Para su sorpresa, Erwin la tomó del mentón para que le devolviera la mirada. 

Su sonrisa se había hecho incluso más peligrosa. 

— No, es perfecto. —Él murmuró.— Pareces una criatura pagana que emerge del bosque. 

— ¿Y por qué estaría aquí si fuera una ninfa? —Preguntó Hanji, conteniendo una sonrisa ante la absurda comparación. 

Suponía que el rubio sólo estaba jugando, así que decidió seguirle el juego. 

— ¿Por qué no estoy en el bosque, bailando desnuda bajo la luna llena? 

— En primer lugar, porque hoy no hay luna llena. —Respondió Erwin, mordiéndose la lengua para no echarse a reír ante su expresión indignada. Luego, para sorpresa de la castaña, tomó su mano y la arrastró suavemente hacia el hueco debajo de las escaleras.— La segunda razón es que cada cierto tiempo, necesitas tu alimento sagrado. 

— ¿Oh? —A pesar de los nervios que le producía esa cercanía e intimidad, fue presa de la curiosidad que le causaba esa fantasía.— ¿Y cuál es mi alimento sagrado? ¿Las galletas de jengibre de mi madre? 

— No. —Erwin le mostró una sonrisa de dientes blancos. "Tal como un tiburón", pensó ella.— Tú prefieres los corazones humanos. 

Hanji sacó la lengua con una expresión burlona de asco. 

— Puaj, ¿seguro que no son las galletas de mi madre? 

Erwin rió por lo bajo, y a pesar de lo absurdo de la situación, ese sonido de barítono hizo estremecer a la joven. 

— No, estoy bastante seguro que son corazones. 

Él la movió con su propio cuerpo, presionándola de forma muy sutil contra uno de los pilares que sujetaban las escaleras. Hanji pudo sentir el calor de su cuerpo contra el suyo, y aunque aún quedaban algunos centímetros que los separaban, deseaba imaginar cómo sería el cuerpo del policía debajo de ese recatado frac gris. 

Como si leyera sus pensamientos, Erwin se inclinó hacia abajo, respirando sobre la raíz de su cabello. 

— Vienes desde lo más profundo del bosque, porque sabes que aquí hay un corazón que puedes devorar. —Él susurró, logrando que Hanji perdiera el aliento. 

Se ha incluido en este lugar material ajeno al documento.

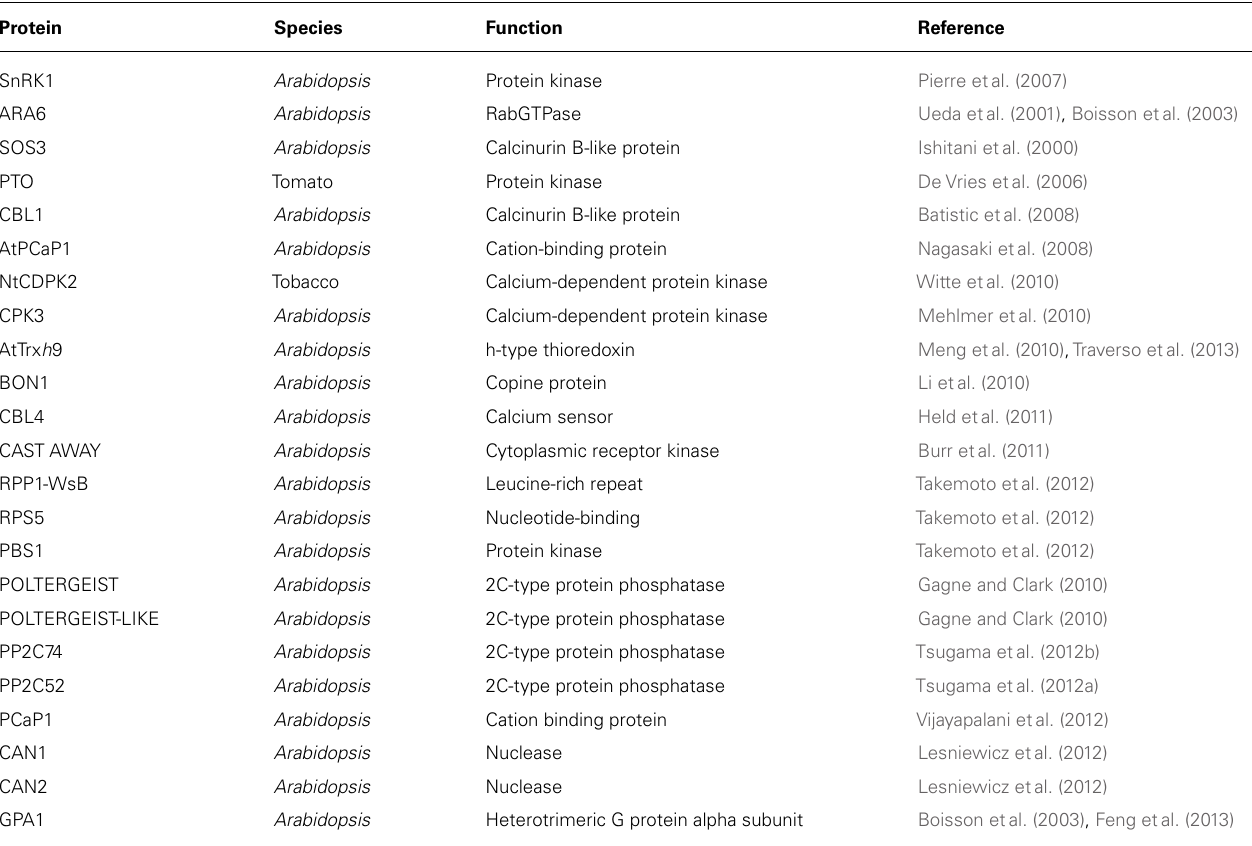
Table 2 | Myristoylated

— Para ser justos, esta es mi casa. —Hanji no podía pensar de manera racional con ese hombre tan cerca suyo, y su voz deslizándose como la seda más suave por sus oídos.— Y como tú estás aquí, sería un sacrificio, ¿no? 

Aunque no tenía el valor de enfrentar la mirada del rubio, Hanji percibió que éste sonreía cuando volvió a hablar. 

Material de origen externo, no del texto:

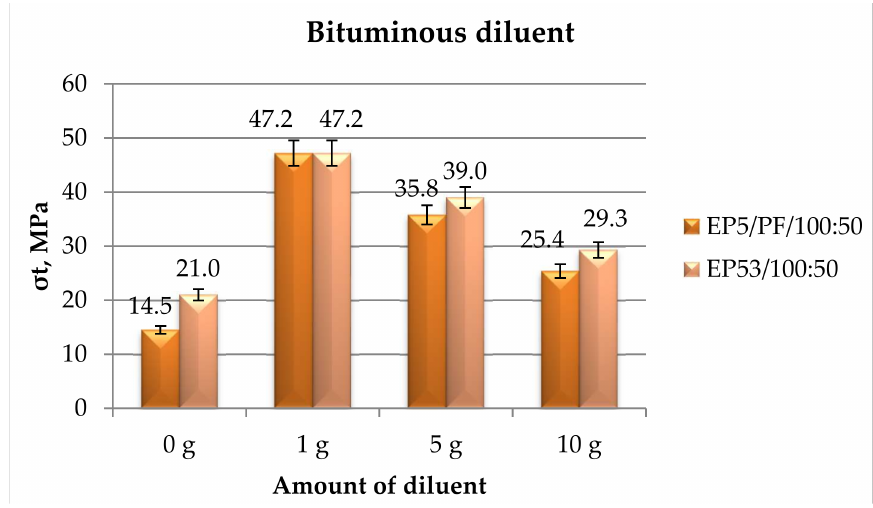
Figure 21. Tensile strength calculated for Epidian 5 and Epidian 53 epoxy compounds as a function of the amount of bituminous diluent.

— Siempre tan lista. Aunque… —Erwin tomó su mentón, otra vez, y la hizo dirigir su mirada más arriba de sus cabezas—, supongo que no contabas con eso. 

Hanji levantó las cejas al caer en cuenta de que el policía los había movido justo debajo de uno de los cinco muérdagos que su madre había insistido en colocar a lo largo de toda la primera planta. Sospechaba que intentaba empujar a Nanaba hacia los brazos de Mike. Jamás pensó que ella misma caería en la trampa. 

— S-Sólo es una planta. —Repuso ella tan dignamente como pudo, pero el violento rubor en sus mejillas no ayudaba en absoluto. 

Erwin volvió a reír, pero para su sorpresa -y disgusto- se apartó de ella. 

— Es cierto, no eres una persona supersticiosa. Aunque deberías saber que yo respeto bastante las tradiciones. 

Observando que el rubio hacía acopio de retirarse, Hanji reaccionó de un modo que no hubiera creído unas semanas atrás. 

Luego de retenerlo por el borde de la levita gris, lo miró a los ojos con una resolución furiosa en los ojos de chocolate.